* What is being asked *
A verbatim printing of the entries that follow is needed; pictures must not appear in it.

___ Exercise data ___

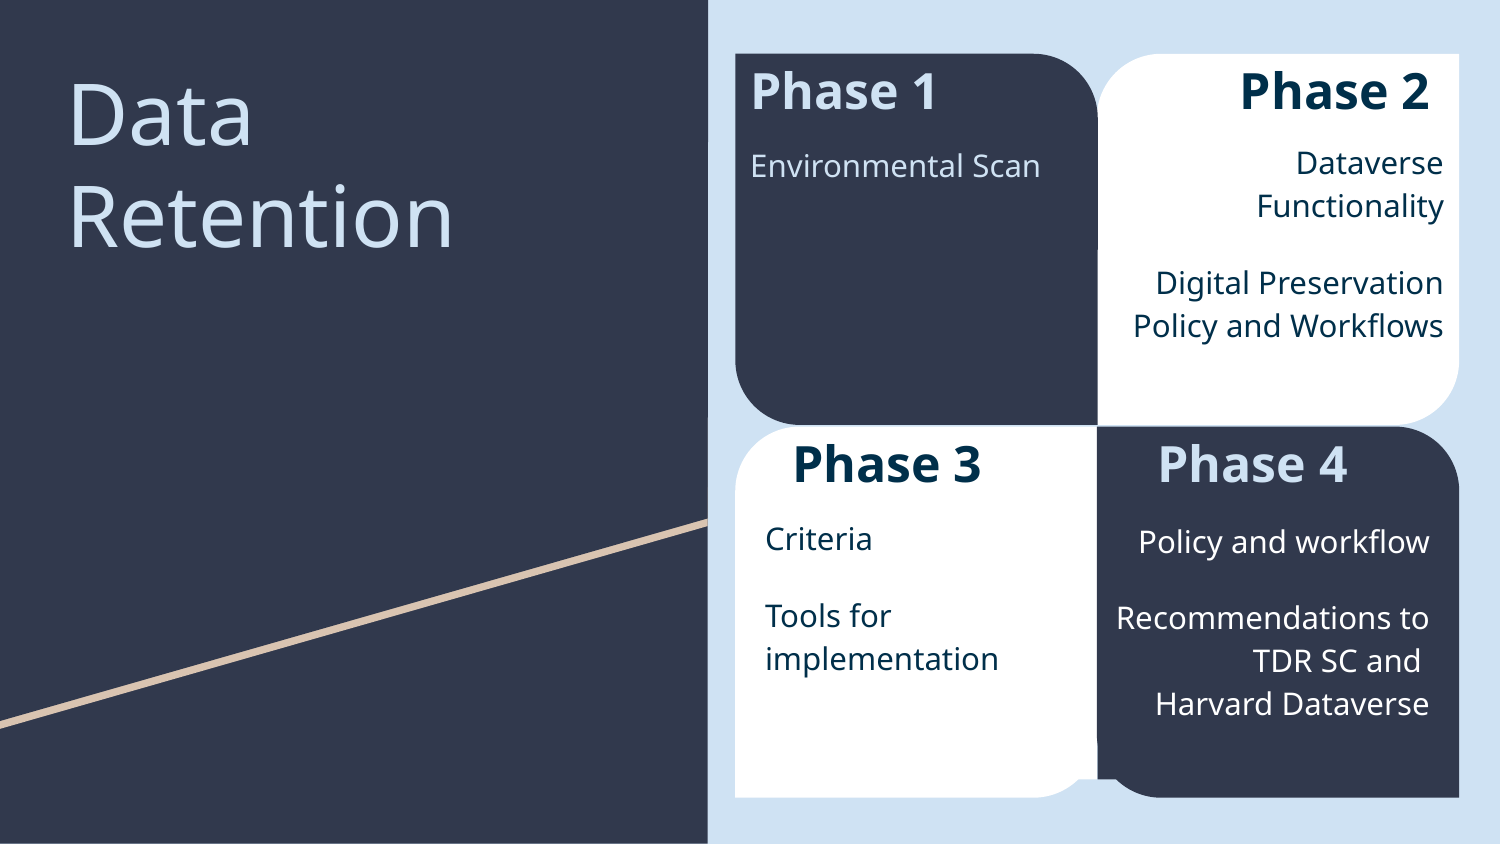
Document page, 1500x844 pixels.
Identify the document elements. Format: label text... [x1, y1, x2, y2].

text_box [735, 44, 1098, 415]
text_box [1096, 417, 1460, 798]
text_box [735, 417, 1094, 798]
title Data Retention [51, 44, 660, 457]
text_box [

___

* The completed task *
Document page, 1500x844 pixels.
Identify the document elements. Format: label text... [x1, y1, x2, y2].

text_box [735, 44, 1098, 415]
text_box [1096, 417, 1460, 798]
text_box [735, 417, 1094, 798]
title Data Retention [51, 44, 660, 457]
text_box [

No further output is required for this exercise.